── Passage extrait

Au premier plan, une sorte de voûte sur laquelle figure un petit coffret en plastique blanc. En zoomant, on peut aisément imaginer une alarme contrastant avec le caractère ancien de l’ensemble. Et si l’on zoome encore, on pourra observer une deuxième arche située au plan intermédiaire. Y sont installés une clochette d’un autre temps, un panonceau vert indiquant la sortie à prendre en cas de secours et une sorte d’alarme installée pour détecter une éventuelle fumée toxique. Enfin, sur la troisième voûte, au fond, à gauche, un morceau d’extincteur rouge coupé par la ligne de fuite du mur.
On n’oubliera pas la lumière du fond – plein sud – signe qu’en cette matinée de mi-octobre, le soleil pouvait encore être bien généreux sur Longwy.

────

→ **Problème 1**:
Selon le passage, à quel moment la scène se déroule-t-elle ?
→ **Problème 2**:
Présentez sous forme de liste le paragraphe du passage qui commence par « Au premier plan, une sorte de voûte », en conservant ses faits principaux.
Les données qui suivent forment un support indépendant du passage.

── Éléments

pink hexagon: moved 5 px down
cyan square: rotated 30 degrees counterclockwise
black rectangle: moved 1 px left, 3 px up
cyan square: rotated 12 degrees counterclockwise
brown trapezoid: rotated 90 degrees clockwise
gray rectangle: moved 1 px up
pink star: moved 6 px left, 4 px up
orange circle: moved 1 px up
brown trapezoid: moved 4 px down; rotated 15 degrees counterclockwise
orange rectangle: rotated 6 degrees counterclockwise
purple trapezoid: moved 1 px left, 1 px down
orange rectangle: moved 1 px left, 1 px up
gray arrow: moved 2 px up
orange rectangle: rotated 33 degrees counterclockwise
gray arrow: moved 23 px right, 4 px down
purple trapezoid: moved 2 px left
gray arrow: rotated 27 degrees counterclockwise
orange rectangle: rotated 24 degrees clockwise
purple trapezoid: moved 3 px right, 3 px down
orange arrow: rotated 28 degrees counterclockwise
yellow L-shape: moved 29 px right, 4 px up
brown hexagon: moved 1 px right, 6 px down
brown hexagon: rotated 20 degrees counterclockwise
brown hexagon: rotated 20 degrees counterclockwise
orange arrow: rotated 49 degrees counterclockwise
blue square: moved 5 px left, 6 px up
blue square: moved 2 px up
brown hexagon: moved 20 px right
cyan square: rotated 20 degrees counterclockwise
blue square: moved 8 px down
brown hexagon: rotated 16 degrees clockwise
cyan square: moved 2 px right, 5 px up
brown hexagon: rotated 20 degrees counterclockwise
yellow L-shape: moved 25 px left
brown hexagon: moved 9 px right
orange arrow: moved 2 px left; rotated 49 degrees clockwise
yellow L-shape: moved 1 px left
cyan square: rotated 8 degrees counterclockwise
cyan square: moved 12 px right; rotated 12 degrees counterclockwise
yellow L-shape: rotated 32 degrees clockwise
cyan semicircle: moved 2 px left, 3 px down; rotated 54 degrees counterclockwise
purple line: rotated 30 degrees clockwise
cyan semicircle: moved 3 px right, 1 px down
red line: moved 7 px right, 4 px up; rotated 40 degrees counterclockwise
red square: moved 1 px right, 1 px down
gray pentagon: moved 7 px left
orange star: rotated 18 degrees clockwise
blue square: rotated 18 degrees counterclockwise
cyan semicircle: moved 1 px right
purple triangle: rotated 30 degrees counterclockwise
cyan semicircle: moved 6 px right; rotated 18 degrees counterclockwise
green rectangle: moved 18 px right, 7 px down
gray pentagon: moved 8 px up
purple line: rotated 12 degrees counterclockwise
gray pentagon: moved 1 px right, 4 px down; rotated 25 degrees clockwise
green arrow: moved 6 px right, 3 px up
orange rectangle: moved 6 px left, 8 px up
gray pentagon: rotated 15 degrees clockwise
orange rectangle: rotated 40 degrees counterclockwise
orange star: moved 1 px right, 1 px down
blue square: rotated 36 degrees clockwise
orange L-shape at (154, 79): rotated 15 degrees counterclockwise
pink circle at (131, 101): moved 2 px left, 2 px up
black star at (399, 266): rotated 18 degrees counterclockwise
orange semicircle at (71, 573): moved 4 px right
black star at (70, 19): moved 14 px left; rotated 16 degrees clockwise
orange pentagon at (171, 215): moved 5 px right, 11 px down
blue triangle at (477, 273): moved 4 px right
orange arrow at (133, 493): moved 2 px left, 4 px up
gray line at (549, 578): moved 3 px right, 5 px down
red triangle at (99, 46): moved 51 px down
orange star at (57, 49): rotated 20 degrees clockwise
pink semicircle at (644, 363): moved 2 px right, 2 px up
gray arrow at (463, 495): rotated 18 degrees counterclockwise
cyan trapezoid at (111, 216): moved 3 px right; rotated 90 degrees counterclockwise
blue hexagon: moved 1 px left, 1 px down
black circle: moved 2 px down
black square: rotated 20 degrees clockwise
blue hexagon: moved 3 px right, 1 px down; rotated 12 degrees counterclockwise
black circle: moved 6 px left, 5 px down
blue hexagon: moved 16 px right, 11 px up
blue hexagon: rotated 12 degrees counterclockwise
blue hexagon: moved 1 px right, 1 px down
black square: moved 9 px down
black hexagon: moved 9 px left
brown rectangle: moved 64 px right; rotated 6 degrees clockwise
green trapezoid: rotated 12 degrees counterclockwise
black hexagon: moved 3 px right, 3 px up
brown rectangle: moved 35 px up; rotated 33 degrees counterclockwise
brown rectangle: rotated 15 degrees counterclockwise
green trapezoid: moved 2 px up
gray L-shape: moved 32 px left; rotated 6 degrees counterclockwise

────

→ **Réponse rédigée 1**:
Par une matinée de mi-octobre.

→ **Réponse rédigée 2**:
- Première voûte, au premier plan : un petit coffret en plastique blanc, qui évoque une alarme contrastant avec le caractère ancien de l'ensemble.
- Deuxième arche, au plan intermédiaire : une clochette d'un autre temps, un panonceau vert indiquant la sortie de secours et une sorte d'alarme destinée à détecter une éventuelle fumée toxique.
- Troisième voûte, au fond à gauche : un morceau d'extincteur rouge coupé par la ligne de fuite du mur.